## Exercise description
Rewrite the stretch of the chip-industry text from "China recently pulled" through "in the industry.", changing "chip manufacturing" to "semiconductor manufacturing".

## Text
China recently pulled up short in its race with the US for dominance in chip manufacturing. While the US has strengthened its commitment to rebuilding its domestic production through the passage of the Chips Act this past summer, spurring nearly $200 billion in private investment in manufacturing projects, China has abruptly paused its investment of 1 trillion yuan (about $148 billion) in the industry.
August reports from the Chinese government revealed a flurry of antigraft probes that investigated many of the industry’s top figures, including Ding Wenwu, general manager of the China Integrated Circuit Industry Investment Fund. This $45 billion fund, known as the “Big Fund” in the industry, is the Chinese government’s official vehicle for managing its colossal investments in the chip industry. The fund invested in a host of companies, including China’s largest chip-makers, Semiconductor Manufacturing International Corp.
and Yangtze Memory Technologies Co., both of which have been crippled by US sanctions.
According to Bloomberg, Chinese officials “are now asking local semiconductor material suppliers to cut prices to provide support to their domestic customers,” and “China may also choose to divert its limited state capital toward selective areas. . . that are relatively nascent, and where no one nation can claim dominance.”

## Data for review
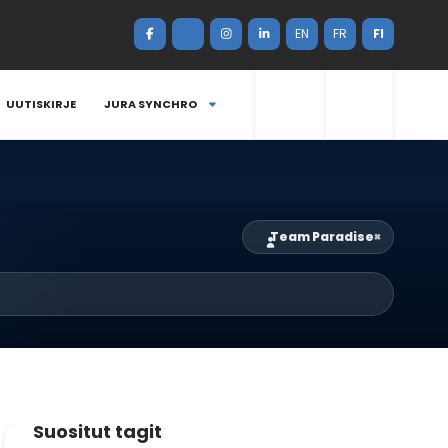
EN
FR
FI
UUTISKIRJE
JURA SYNCHRO
Team Paradise
×
Suositut tagit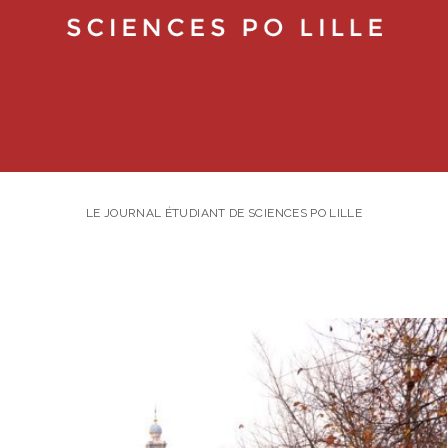
LE JOURNAL ÉTUDIANT DE SCIENCES PO LILLE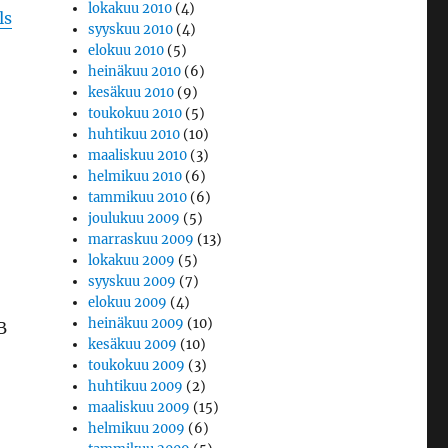
lokakuu 2010
(4)
ls
syyskuu 2010
(4)
elokuu 2010
(5)
heinäkuu 2010
(6)
kesäkuu 2010
(9)
toukokuu 2010
(5)
huhtikuu 2010
(10)
maaliskuu 2010
(3)
helmikuu 2010
(6)
tammikuu 2010
(6)
joulukuu 2009
(5)
marraskuu 2009
(13)
lokakuu 2009
(5)
syyskuu 2009
(7)
elokuu 2009
(4)
heinäkuu 2009
(10)
B
kesäkuu 2009
(10)
toukokuu 2009
(3)
huhtikuu 2009
(2)
maaliskuu 2009
(15)
helmikuu 2009
(6)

## Result of this task
China recently pulled up short in its race with the US for dominance in semiconductor manufacturing. While the US has strengthened its commitment to rebuilding its domestic production through the passage of the Chips Act this past summer, spurring nearly $200 billion in private investment in manufacturing projects, China has abruptly paused its investment of 1 trillion yuan (about $148 billion) in the industry.